**ACTION ITEM**
Write out every line of text in the material below without changing anything, and leave the pictures out of your answer.

[Saved entries]
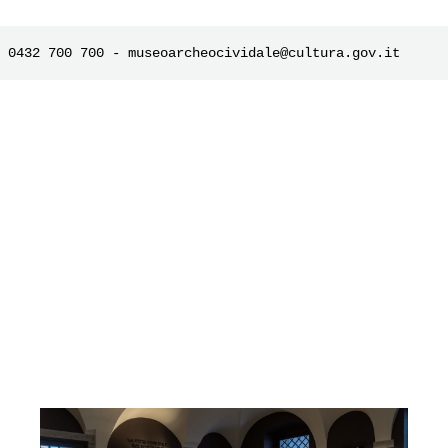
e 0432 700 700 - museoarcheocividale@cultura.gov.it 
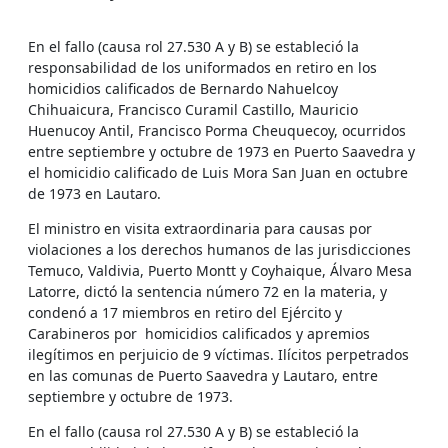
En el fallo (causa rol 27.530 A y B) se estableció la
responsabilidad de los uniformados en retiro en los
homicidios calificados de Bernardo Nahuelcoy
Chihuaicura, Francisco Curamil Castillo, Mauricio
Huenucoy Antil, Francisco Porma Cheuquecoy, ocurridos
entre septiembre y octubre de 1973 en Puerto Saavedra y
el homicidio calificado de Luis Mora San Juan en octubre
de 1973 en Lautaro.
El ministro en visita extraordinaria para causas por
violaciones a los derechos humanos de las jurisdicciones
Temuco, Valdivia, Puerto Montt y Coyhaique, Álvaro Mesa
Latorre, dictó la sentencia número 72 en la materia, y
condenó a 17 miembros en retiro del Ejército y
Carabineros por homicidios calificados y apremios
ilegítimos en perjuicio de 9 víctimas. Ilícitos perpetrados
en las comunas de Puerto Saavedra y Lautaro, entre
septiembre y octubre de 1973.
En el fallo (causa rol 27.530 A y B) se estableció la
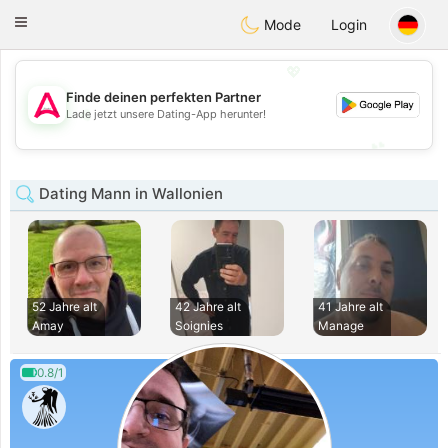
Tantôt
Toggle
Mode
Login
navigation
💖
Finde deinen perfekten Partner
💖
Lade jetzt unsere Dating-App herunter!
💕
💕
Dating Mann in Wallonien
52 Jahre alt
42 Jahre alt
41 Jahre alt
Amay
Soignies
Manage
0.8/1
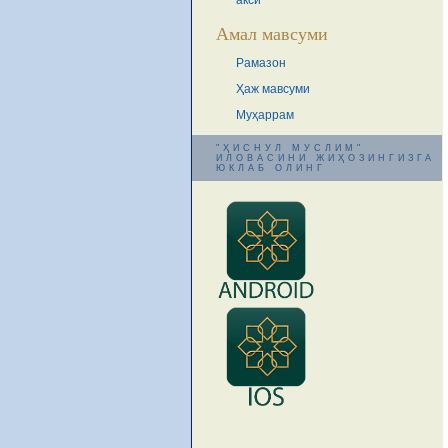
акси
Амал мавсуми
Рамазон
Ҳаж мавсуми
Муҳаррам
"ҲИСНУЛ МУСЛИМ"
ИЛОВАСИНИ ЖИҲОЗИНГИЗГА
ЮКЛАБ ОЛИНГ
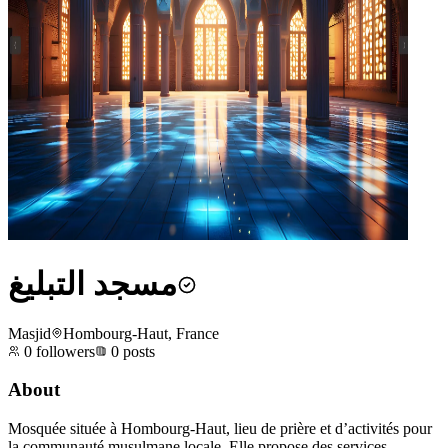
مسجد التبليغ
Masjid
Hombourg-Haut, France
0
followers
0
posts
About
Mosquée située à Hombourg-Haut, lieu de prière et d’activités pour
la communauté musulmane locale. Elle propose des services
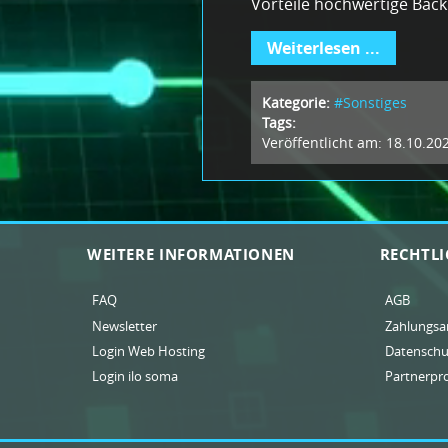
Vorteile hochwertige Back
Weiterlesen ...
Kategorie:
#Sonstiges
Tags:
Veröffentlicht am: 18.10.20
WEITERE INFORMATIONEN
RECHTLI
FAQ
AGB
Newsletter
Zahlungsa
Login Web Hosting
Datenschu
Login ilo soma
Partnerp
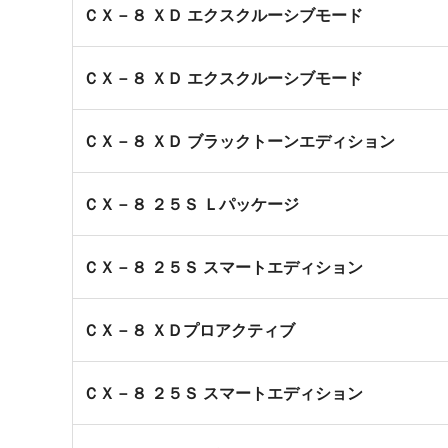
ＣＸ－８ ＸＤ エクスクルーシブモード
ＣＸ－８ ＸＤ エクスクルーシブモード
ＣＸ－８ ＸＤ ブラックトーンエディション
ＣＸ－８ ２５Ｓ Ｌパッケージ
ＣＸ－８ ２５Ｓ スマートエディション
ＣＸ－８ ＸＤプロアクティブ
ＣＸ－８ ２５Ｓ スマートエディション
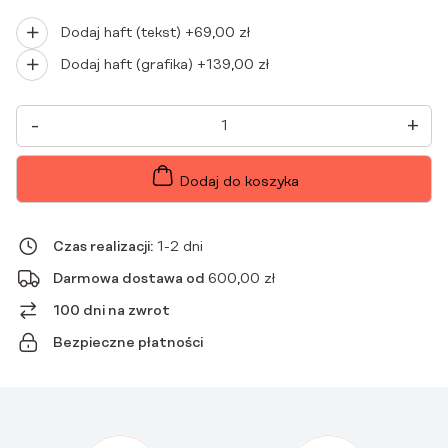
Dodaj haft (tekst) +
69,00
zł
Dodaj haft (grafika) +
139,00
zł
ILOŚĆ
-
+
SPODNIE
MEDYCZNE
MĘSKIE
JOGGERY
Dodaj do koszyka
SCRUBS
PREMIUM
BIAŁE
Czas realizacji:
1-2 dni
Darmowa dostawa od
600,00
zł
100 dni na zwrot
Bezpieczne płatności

**TASK SOLUTION**
e 0432 700 700 - museoarcheocividale@cultura.gov.it 
En el fallo (causa rol 27.530 A y B) se estableció la
responsabilidad de los uniformados en retiro en los
homicidios calificados de Bernardo Nahuelcoy
Chihuaicura, Francisco Curamil Castillo, Mauricio
Huenucoy Antil, Francisco Porma Cheuquecoy, ocurridos
entre septiembre y octubre de 1973 en Puerto Saavedra y
el homicidio calificado de Luis Mora San Juan en octubre
de 1973 en Lautaro.
El ministro en visita extraordinaria para causas por
violaciones a los derechos humanos de las jurisdicciones
Temuco, Valdivia, Puerto Montt y Coyhaique, Álvaro Mesa
Latorre, dictó la sentencia número 72 en la materia, y
condenó a 17 miembros en retiro del Ejército y
Carabineros por homicidios calificados y apremios
ilegítimos en perjuicio de 9 víctimas. Ilícitos perpetrados
en las comunas de Puerto Saavedra y Lautaro, entre
septiembre y octubre de 1973.
En el fallo (causa rol 27.530 A y B) se estableció la
Tantôt
Toggle
Mode
Login
navigation
💖
Finde deinen perfekten Partner
💖
Lade jetzt unsere Dating-App herunter!
💕
💕
Dating Mann in Wallonien
52 Jahre alt
42 Jahre alt
41 Jahre alt
Amay
Soignies
Manage
0.8/1
акси
Амал мавсуми
Рамазон
Ҳаж мавсуми
Муҳаррам
"ҲИСНУЛ МУСЛИМ"
ИЛОВАСИНИ ЖИҲОЗИНГИЗГА
ЮКЛАБ ОЛИНГ
مسجد التبليغ
Masjid
Hombourg-Haut, France
0
followers
0
posts
About
Mosquée située à Hombourg-Haut, lieu de prière et d’activités pour
la communauté musulmane locale. Elle propose des services
Vorteile hochwertige Back
Weiterlesen ...
Kategorie:
#Sonstiges
Tags:
Veröffentlicht am: 18.10.20
WEITERE INFORMATIONEN
RECHTLI
FAQ
AGB
Newsletter
Zahlungsa
Login Web Hosting
Datenschu
Login ilo soma
Partnerp
ＣＸ－８ ＸＤ エクスクルーシブモード
ＣＸ－８ ＸＤ エクスクルーシブモード
ＣＸ－８ ＸＤ ブラックトーンエディション
ＣＸ－８ ２５Ｓ Ｌパッケージ
ＣＸ－８ ２５Ｓ スマートエディション
ＣＸ－８ ＸＤプロアクティブ
ＣＸ－８ ２５Ｓ スマートエディション
Dodaj haft (tekst) +
69,00
zł
Dodaj haft (grafika) +
139,00
zł
ILOŚĆ
-
+
SPODNIE
MEDYCZNE
MĘSKIE
JOGGERY
Dodaj do koszyka
SCRUBS
PREMIUM
BIAŁE
Czas realizacji:
1-2 dni
Darmowa dostawa od
600,00
zł
100 dni na zwrot
Bezpieczne płatności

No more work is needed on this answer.